- Items
* START *

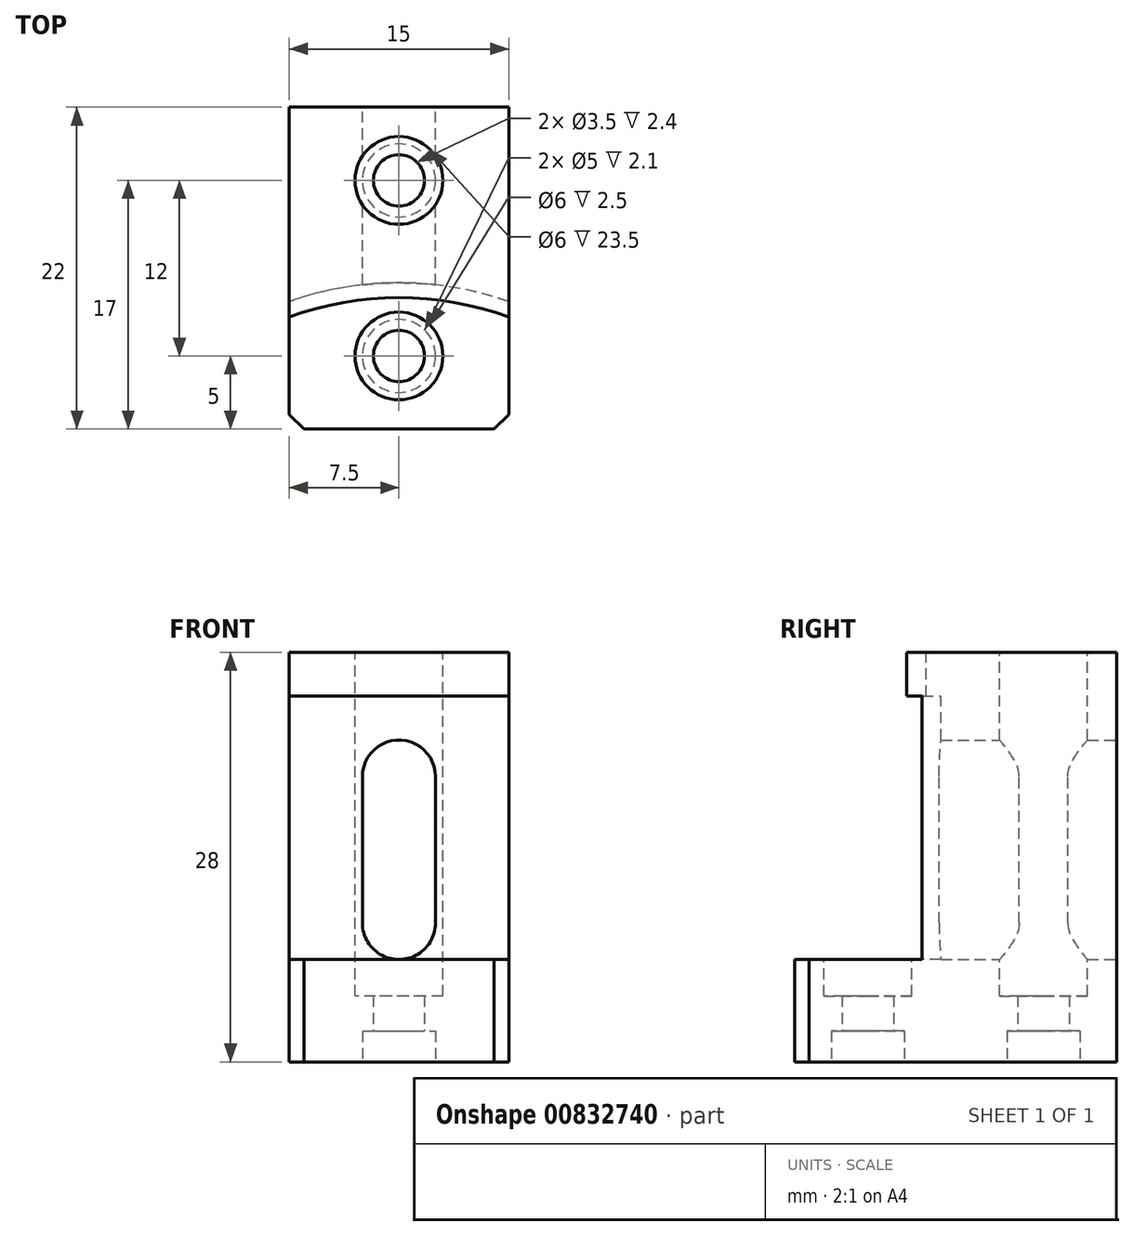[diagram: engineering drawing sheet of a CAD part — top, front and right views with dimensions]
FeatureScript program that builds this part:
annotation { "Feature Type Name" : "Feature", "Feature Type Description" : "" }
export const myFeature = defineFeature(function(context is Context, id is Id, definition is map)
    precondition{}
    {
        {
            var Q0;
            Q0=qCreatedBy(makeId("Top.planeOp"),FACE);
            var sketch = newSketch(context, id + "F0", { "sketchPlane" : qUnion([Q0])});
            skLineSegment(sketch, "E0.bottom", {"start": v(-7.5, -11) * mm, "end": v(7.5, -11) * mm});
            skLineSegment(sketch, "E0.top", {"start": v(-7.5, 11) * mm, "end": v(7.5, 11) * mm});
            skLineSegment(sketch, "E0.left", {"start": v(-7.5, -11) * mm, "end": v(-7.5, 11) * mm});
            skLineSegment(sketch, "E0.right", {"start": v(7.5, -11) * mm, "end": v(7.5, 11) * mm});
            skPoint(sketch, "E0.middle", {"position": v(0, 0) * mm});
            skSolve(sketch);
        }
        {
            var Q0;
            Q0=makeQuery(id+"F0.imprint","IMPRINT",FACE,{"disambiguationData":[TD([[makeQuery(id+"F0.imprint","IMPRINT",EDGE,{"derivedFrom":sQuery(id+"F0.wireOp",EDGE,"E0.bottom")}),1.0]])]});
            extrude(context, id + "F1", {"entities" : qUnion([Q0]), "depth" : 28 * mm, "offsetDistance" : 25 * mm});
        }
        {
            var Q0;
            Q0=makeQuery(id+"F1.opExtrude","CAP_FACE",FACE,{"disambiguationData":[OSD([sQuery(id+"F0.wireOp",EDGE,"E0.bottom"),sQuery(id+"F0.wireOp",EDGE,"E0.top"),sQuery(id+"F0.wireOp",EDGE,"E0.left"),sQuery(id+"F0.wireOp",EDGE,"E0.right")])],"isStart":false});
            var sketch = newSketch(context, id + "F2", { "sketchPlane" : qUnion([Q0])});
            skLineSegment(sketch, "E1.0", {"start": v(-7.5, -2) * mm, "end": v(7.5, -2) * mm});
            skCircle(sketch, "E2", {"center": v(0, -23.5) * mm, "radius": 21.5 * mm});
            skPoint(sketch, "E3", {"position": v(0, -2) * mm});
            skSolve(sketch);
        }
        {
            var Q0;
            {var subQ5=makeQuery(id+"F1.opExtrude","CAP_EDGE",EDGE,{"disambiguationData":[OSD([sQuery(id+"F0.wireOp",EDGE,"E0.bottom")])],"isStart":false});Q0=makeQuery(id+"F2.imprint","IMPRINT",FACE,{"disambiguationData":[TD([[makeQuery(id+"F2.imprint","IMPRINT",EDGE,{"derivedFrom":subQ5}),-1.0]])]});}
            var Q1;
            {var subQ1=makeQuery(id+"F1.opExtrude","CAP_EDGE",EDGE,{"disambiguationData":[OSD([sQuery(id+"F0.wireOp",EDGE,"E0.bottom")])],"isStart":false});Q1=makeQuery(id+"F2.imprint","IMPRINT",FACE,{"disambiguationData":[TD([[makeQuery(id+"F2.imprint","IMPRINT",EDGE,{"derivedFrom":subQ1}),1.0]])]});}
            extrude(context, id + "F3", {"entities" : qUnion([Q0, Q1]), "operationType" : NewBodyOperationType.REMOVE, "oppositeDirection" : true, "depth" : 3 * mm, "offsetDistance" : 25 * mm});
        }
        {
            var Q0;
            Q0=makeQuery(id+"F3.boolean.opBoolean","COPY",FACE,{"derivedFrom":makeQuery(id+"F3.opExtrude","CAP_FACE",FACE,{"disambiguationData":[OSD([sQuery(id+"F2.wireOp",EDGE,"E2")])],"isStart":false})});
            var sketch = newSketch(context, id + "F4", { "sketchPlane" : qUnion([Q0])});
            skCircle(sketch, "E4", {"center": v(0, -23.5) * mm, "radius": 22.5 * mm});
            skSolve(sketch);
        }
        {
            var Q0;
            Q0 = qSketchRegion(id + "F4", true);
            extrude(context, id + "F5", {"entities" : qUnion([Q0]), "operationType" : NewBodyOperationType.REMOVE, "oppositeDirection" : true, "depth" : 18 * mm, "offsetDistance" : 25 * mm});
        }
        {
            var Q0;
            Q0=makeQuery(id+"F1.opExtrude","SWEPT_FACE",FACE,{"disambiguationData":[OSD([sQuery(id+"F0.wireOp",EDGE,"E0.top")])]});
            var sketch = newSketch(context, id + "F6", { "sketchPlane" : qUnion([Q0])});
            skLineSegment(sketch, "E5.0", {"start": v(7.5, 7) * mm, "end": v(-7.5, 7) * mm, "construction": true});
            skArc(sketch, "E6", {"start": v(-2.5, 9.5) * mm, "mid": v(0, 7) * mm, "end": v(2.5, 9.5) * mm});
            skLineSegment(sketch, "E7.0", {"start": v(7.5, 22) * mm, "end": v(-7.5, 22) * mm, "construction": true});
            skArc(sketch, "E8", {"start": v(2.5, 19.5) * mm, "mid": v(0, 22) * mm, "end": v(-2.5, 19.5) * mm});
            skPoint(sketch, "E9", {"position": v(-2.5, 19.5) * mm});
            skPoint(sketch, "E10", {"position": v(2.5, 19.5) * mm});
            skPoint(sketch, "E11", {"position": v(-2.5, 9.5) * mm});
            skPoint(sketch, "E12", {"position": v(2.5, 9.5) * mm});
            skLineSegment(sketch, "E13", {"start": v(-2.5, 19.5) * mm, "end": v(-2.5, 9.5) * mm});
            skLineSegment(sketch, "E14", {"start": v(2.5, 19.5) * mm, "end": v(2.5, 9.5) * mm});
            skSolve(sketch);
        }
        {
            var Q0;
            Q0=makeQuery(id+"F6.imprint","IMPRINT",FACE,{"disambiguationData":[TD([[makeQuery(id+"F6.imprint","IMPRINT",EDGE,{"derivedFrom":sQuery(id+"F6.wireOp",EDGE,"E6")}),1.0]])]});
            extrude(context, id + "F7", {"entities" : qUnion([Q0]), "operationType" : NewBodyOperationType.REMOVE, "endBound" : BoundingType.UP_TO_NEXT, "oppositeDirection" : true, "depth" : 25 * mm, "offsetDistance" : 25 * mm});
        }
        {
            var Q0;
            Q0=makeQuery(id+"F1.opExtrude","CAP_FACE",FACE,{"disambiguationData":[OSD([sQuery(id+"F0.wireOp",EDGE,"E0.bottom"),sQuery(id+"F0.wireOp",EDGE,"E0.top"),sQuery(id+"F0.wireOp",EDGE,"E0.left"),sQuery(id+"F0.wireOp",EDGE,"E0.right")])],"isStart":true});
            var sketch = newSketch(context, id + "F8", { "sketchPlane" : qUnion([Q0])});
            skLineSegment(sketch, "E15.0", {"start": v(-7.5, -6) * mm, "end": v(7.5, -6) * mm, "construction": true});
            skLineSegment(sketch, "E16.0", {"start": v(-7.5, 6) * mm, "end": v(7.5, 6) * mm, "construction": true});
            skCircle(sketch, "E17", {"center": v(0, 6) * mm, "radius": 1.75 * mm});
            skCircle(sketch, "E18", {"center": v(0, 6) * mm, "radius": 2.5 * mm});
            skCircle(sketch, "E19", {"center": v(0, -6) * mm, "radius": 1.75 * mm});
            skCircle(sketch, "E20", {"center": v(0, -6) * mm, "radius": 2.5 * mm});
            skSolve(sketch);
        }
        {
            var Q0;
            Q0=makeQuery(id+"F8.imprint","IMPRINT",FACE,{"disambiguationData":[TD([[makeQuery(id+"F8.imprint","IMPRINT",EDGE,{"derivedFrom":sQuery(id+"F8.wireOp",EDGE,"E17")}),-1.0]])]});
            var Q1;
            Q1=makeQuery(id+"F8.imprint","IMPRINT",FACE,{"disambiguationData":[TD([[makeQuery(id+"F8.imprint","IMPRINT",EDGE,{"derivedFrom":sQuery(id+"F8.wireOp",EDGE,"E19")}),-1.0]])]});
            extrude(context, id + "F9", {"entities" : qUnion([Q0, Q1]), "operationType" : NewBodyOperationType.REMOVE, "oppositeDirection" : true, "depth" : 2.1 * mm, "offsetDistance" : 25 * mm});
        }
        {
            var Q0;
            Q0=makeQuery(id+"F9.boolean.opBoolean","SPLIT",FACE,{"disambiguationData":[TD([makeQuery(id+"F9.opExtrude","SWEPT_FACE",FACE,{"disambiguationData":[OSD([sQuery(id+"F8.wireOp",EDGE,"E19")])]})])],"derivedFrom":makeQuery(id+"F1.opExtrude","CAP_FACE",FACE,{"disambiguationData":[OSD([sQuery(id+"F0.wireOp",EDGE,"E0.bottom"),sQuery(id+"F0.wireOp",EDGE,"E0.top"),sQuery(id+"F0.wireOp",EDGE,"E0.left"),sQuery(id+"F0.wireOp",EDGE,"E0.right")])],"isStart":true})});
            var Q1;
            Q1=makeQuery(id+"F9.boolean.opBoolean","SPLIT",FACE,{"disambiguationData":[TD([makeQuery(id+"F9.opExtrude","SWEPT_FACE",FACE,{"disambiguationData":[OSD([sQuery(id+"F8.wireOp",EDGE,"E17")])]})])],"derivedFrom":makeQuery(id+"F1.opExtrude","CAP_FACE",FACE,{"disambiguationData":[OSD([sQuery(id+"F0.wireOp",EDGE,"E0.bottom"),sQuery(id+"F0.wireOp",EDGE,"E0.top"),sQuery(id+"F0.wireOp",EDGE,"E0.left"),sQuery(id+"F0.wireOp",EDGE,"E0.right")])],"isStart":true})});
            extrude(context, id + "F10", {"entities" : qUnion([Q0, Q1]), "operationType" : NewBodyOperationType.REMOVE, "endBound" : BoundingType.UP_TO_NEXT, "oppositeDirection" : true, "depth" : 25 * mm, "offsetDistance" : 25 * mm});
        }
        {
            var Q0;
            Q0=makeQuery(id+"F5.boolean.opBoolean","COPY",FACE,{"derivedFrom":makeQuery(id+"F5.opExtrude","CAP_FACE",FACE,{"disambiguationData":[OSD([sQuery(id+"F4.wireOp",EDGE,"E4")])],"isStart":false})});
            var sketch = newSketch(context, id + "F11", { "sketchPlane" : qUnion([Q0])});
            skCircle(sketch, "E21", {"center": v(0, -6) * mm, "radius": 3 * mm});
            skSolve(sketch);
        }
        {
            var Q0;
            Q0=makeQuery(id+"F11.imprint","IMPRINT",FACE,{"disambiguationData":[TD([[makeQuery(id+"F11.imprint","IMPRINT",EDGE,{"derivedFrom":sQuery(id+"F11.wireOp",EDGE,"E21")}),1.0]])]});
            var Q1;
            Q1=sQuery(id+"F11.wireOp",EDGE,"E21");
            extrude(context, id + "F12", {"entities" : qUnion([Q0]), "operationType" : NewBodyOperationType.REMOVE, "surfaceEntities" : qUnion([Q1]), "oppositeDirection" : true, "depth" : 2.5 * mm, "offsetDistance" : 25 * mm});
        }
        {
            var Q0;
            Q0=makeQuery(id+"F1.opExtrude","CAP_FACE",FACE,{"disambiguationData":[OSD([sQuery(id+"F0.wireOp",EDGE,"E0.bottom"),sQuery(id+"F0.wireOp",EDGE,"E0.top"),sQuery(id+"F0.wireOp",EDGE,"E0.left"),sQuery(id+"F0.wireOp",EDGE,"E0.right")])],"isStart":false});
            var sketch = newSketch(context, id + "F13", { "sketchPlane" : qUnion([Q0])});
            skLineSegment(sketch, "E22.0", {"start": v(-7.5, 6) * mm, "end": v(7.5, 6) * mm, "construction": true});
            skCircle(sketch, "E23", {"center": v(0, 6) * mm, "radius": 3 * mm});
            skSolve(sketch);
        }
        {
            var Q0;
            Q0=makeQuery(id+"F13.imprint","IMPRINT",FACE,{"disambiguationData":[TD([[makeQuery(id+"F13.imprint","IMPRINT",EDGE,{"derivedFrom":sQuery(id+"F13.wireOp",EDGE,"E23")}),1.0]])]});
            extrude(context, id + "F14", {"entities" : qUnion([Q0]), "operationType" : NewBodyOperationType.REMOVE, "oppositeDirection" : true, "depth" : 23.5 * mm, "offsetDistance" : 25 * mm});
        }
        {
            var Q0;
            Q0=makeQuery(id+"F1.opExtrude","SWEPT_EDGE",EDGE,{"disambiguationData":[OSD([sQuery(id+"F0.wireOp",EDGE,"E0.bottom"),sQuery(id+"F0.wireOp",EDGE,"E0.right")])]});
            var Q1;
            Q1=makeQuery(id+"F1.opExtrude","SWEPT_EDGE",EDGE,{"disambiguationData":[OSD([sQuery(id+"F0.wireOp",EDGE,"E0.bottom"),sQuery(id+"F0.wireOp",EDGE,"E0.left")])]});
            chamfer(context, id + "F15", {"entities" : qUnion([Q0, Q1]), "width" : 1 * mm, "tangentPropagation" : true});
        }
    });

* END *
* START *

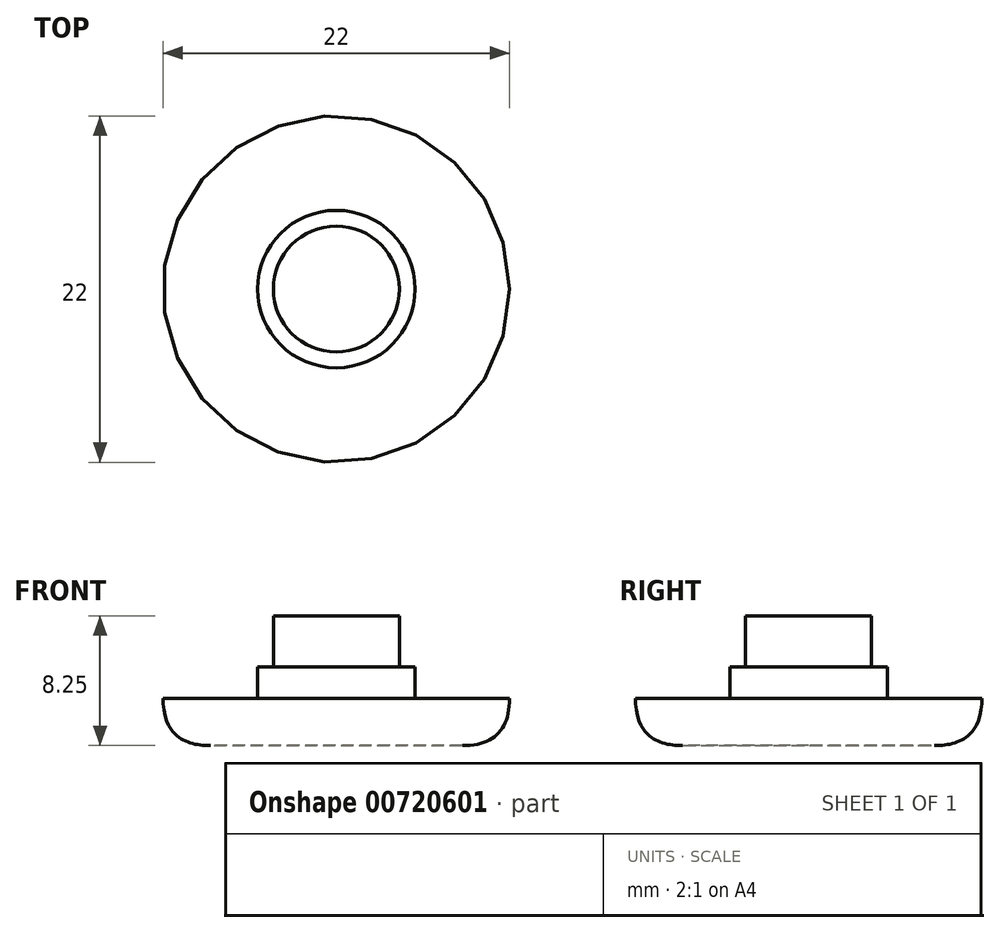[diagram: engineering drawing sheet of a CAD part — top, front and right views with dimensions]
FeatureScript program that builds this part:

* END *

- Your instructions
Please report how many lines of the data above contain the string "skPoint", giving only the number.

- Reply
6